## WORK TO COMPLETE
• a. How many responses did the StackOverflow 2015 Developer Survey get, according to the survey write-up?
• b. Reproduce the stretch of the survey write-up from "What will follow" through "with R class.".

## SUPPLIED TEXT
——
Fun Visualizations of the 2015 StackOverflow Developer Survey

What for, where, and how do software developers work? |
Langs hmat
Where this post is heading. The entirety of the code used for this post can be found here.

What?

What will follow are a selection of what I think are cool visualizations of data from the StackOverflow 2015 Developer Survey. The survey asked software developers a bunch of questions concerning their background and work, and got an impressive 26086 responses. Due to there being multiple ‘Select up to’ questions, the data contains 222 observations for every response - lots of data to play with and visualize! The visualizations were made with R, as part of a project for the Data Analysis with R class.

Fun With Developers’ Personal+Professional Metrics

Having loaded and cleaned up the data, the natural place to start is looking at who responded to the survey:

gender_age

Yep, big surprise, most respondents are male and younger than 35. Though, interestingly, females in the 20-24 range outnumber 25-29 range, which is not true for males. Also predictably, the graph shows that people with more experience tend to be older, though there are developers past their 40s with less than 10 years of experience which shows that it is possible to become a developer even at a later age. There is also the strong suggestion some respondents are jokesters, since there exist some people who are not yet 20 but have 11+ years of experience.
——
## EXTRACTED MATERIAL
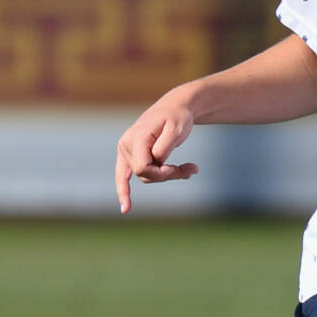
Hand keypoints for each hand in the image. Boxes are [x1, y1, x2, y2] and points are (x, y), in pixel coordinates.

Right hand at [115, 87, 199, 212]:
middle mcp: (125, 145)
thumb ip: (164, 146)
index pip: (142, 167)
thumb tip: (156, 163)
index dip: (161, 173)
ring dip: (166, 175)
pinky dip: (125, 192)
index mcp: (135, 138)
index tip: (180, 169)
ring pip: (144, 176)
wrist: (174, 107)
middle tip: (193, 169)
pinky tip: (125, 209)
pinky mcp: (129, 156)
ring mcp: (126, 151)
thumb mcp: (177, 129)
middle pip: (144, 173)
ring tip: (190, 169)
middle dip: (168, 175)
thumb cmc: (177, 117)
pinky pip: (123, 177)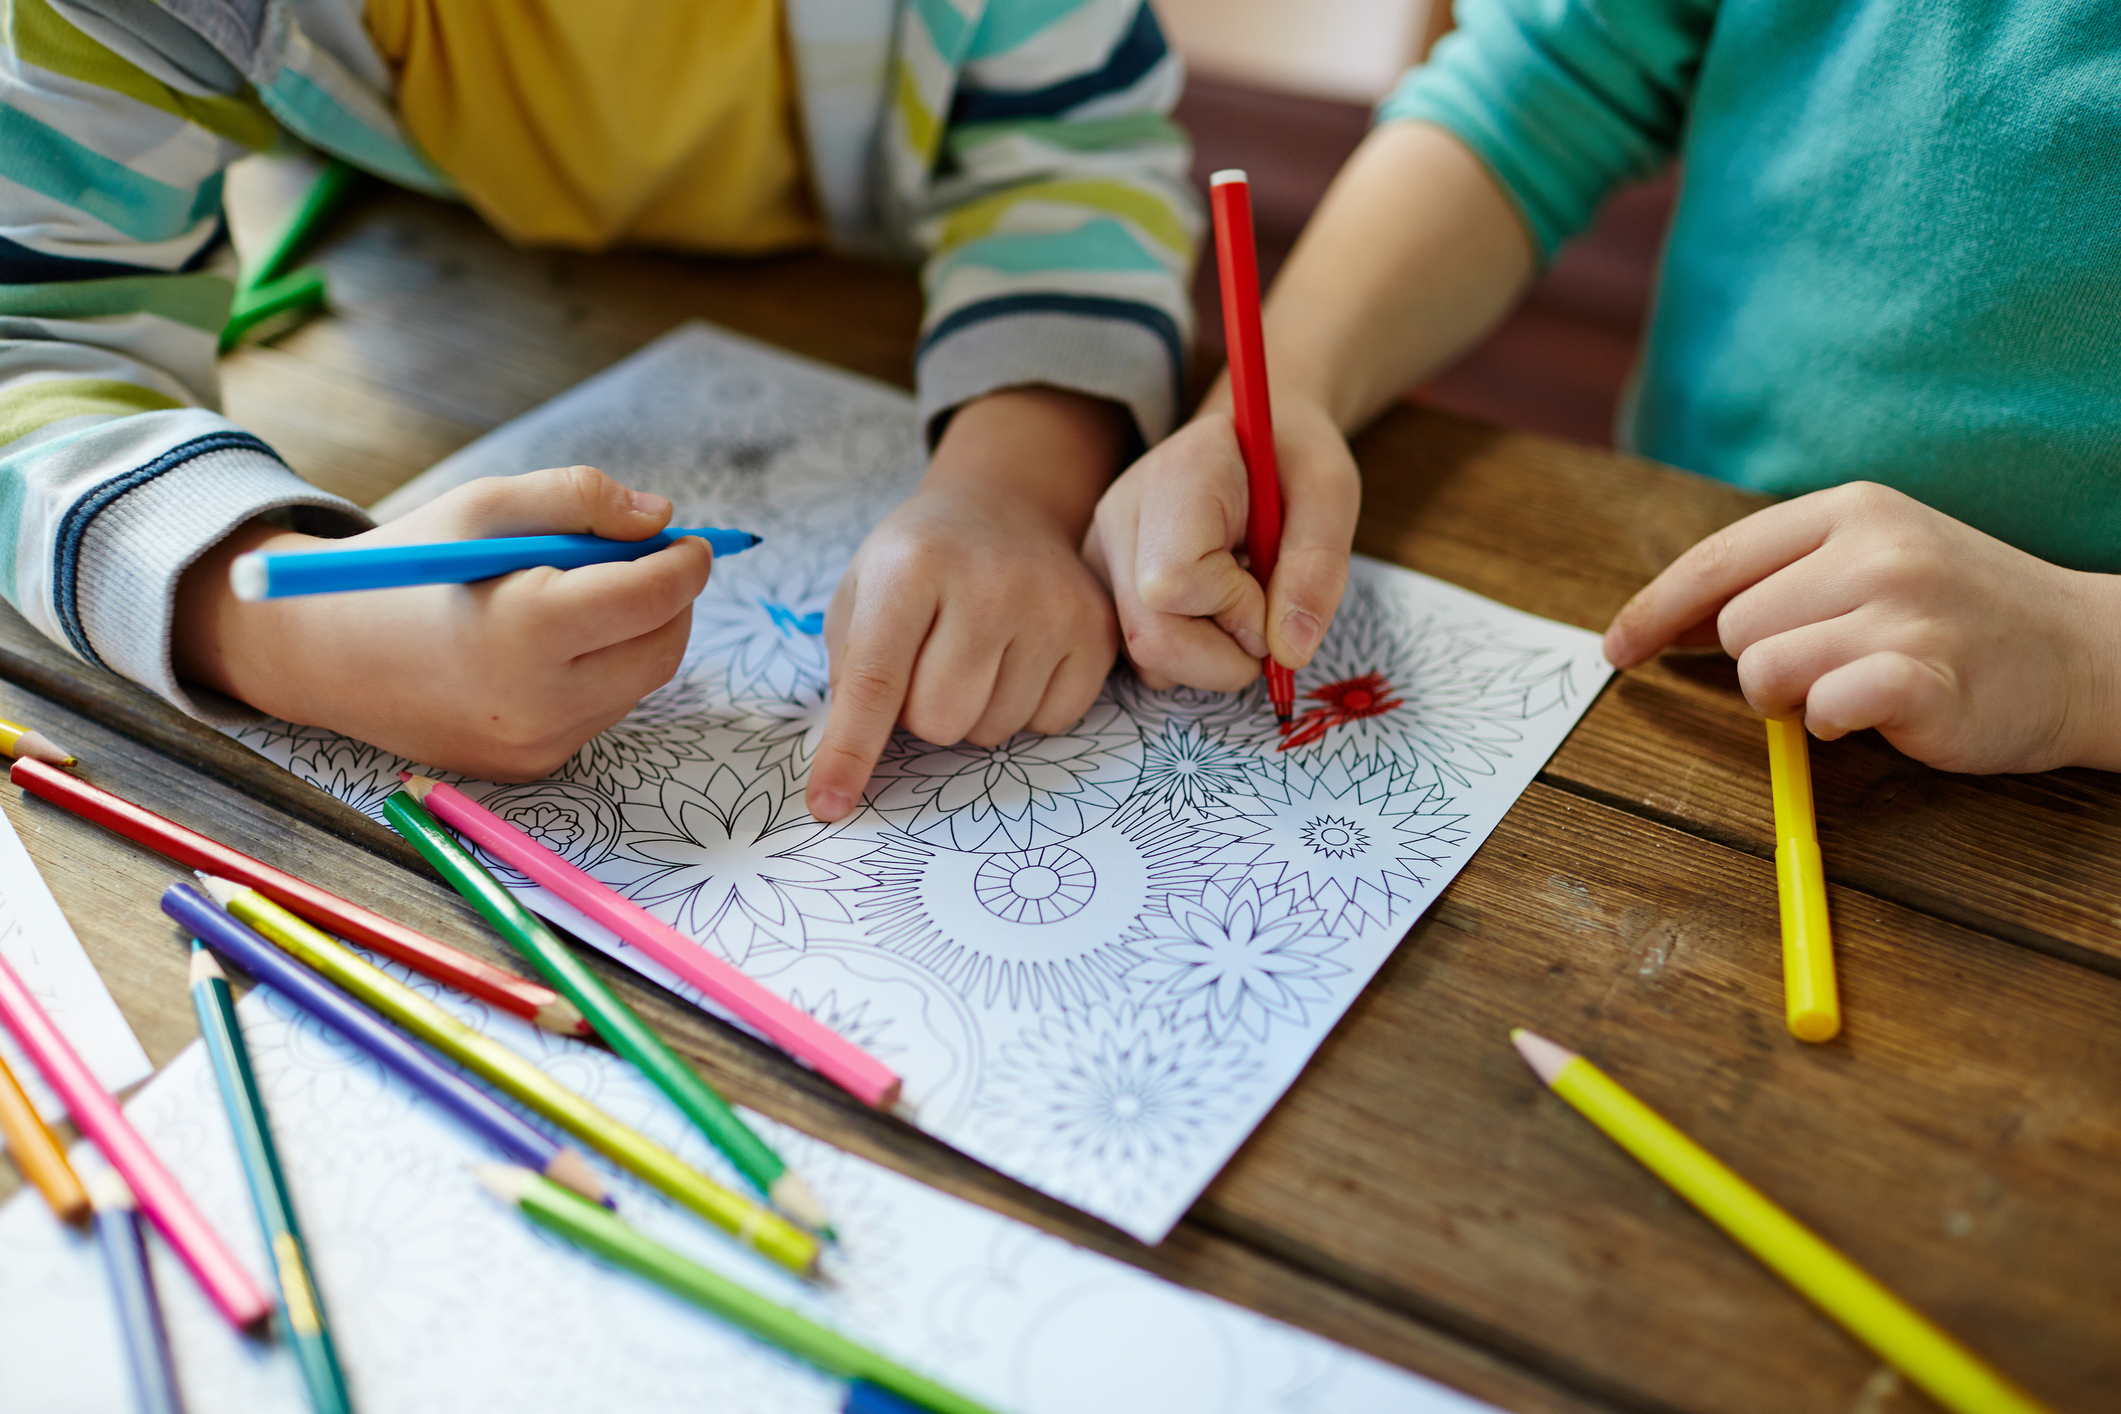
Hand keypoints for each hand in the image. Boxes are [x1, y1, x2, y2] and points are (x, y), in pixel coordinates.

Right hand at [175, 466, 710, 780]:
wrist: (323, 652)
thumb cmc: (408, 566)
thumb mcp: (486, 506)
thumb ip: (579, 499)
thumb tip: (660, 519)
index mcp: (527, 626)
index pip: (651, 596)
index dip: (686, 564)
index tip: (695, 541)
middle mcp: (538, 699)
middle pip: (660, 649)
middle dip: (674, 602)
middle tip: (656, 563)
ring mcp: (536, 743)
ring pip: (636, 684)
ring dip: (638, 637)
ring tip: (592, 595)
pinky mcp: (531, 767)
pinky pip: (599, 713)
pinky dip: (602, 673)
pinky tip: (554, 644)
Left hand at [805, 388, 1126, 821]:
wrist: (1002, 512)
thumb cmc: (919, 565)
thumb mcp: (862, 595)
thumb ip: (849, 675)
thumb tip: (847, 770)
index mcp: (913, 566)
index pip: (875, 680)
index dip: (850, 750)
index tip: (830, 806)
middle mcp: (988, 582)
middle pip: (939, 721)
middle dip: (922, 713)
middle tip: (929, 664)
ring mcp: (1052, 606)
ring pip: (993, 730)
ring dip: (974, 710)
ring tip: (977, 653)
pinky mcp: (1095, 631)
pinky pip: (1049, 724)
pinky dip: (1024, 708)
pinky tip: (1019, 657)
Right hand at [1083, 395, 1359, 689]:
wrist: (1248, 441)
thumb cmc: (1291, 460)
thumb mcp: (1330, 494)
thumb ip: (1318, 568)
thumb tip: (1289, 653)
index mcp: (1176, 475)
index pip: (1175, 580)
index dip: (1235, 608)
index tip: (1270, 581)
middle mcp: (1120, 514)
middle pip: (1150, 636)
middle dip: (1225, 656)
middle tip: (1264, 618)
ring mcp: (1101, 553)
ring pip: (1143, 657)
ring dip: (1209, 658)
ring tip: (1236, 602)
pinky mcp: (1102, 585)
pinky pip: (1139, 656)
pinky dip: (1188, 654)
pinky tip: (1210, 610)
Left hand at [1604, 481, 2120, 773]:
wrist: (2086, 652)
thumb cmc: (1958, 615)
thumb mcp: (1871, 563)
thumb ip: (1777, 579)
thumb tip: (1665, 622)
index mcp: (1851, 508)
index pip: (1717, 559)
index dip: (1654, 610)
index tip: (1619, 648)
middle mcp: (1875, 549)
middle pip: (1733, 624)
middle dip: (1756, 661)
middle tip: (1825, 667)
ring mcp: (1903, 609)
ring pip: (1762, 671)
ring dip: (1790, 699)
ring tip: (1852, 687)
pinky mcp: (1924, 676)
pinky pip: (1819, 710)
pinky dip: (1830, 723)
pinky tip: (1875, 711)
——
## ANSWERS BY ITEM
• a. 26086 responses.

• b.
What will follow are a selection of what I think are cool visualizations of data from the StackOverflow 2015 Developer Survey. The survey asked software developers a bunch of questions concerning their background and work, and got an impressive 26086 responses. Due to there being multiple ‘Select up to’ questions, the data contains 222 observations for every response - lots of data to play with and visualize! The visualizations were made with R, as part of a project for the Data Analysis with R class.